The Oklahoma State University Writing Project has been selected as a LRNG Innovators award recipient for its project, “Writing the Past, Changing the Future: A Century of Learning the 1921 Race Massacre,” which connects youth interests to larger networks, mentors and forums where they can share their work and amplify their message.
Dr. Shelbie Witte, OSU Writing Project site director and the Kim and Chuck Watson Endowed Chair in Education, leads the project alongside Dr. Shanedra Nowell, assistant professor of social studies education; Dr. Kalianne Neumann, assistant professor of educational technology; and Dewayne Dickens, a representative of the John Hope Franklin Center for Reconciliation in Tulsa. The team also includes 200 students and eight Oklahoma middle schools and high schools from regions across the state.

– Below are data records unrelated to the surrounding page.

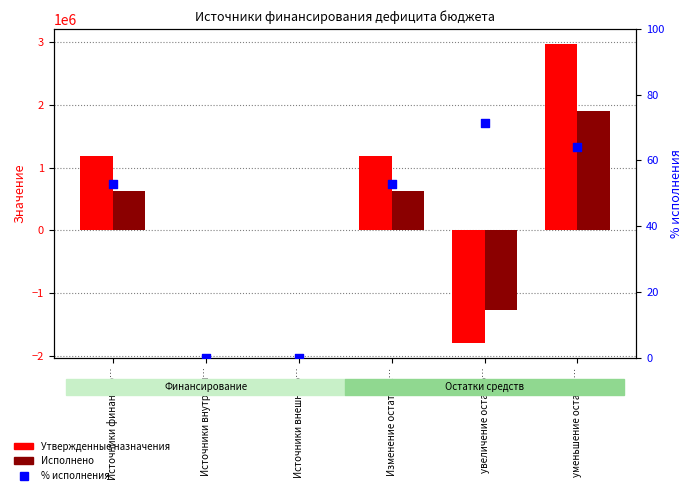

Which series contains the lowest Y value?

Утвержденные назначения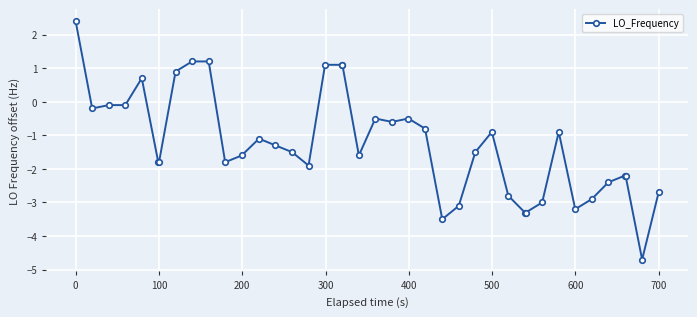

True or false: the data has more than 1 interior local peaks.

True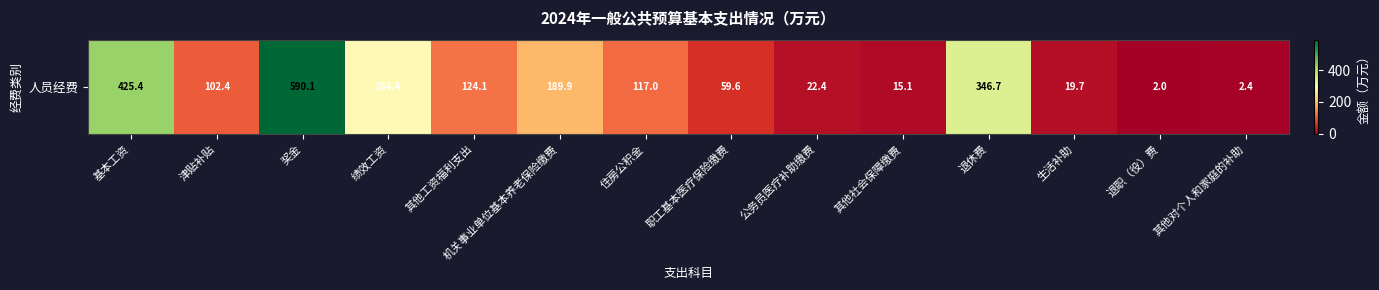

What is the change in value from 津贴补贴 to 职工基本医疗保险缴费?

-42.8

This year’s challenge invited educators to design ways that youth can share their work with their communities, build real-world connections and have impact on the issues that matter most to them. The challenge is supported by John Legend’s The Show Me Campaign and the National Writing Project.
“We believe every young person deserves access to a quality education,” said Legend regarding the challenge. “We know that teachers have the unique power to change students’ lives, and we’re excited to continue supporting educators who are designing innovative ways to inspire young people.”

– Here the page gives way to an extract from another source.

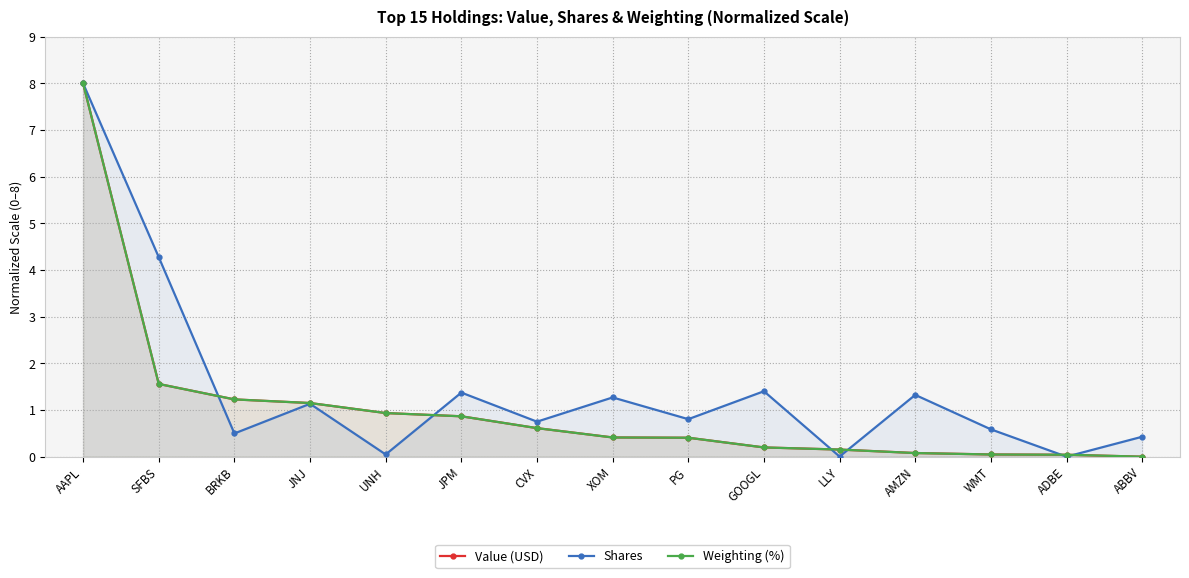

How many lines are shown in the chart?

3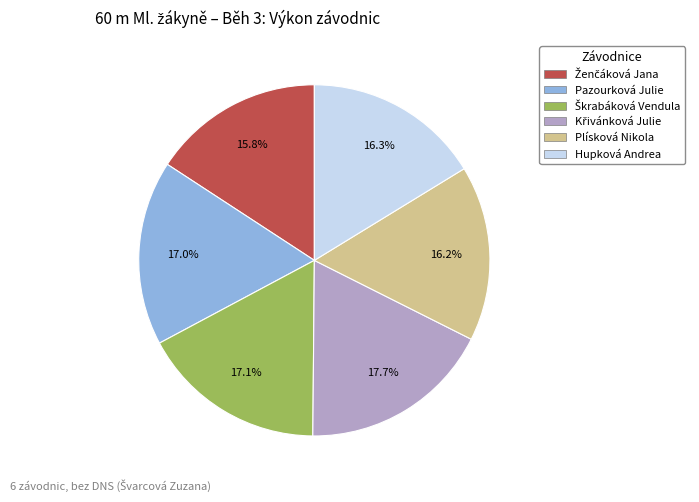

How much of the chart is everything except Hupková Andrea?

83.7%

The LRNG Innovators Challenge supports teams of educators in designing, testing and sharing solutions that build the future of creative and connected learning today. During the next 15 months, LRNG Innovators grantees will develop, pilot and share promising ways to support, showcase and celebrate the powerful work that youth create when they have opportunities to explore interests and ideas that are valuable to them and their communities. As part of the design process, the educators form the 10 projects will benefit from co-founder National Writing Project’s deep experience supporting teacher leadership through local and national networks.
“Across the country there are innovative teachers and engaged young people who are creating a new vision of what education can be, now and into the future,” said Elyse Eidman-Aadahl, executive director of the National Writing Project. “Through LRNG Innovators and with support from the U.S. Department of Education, National Writing Project invests in great teachers and youth so that, ultimately, we can learn from them.”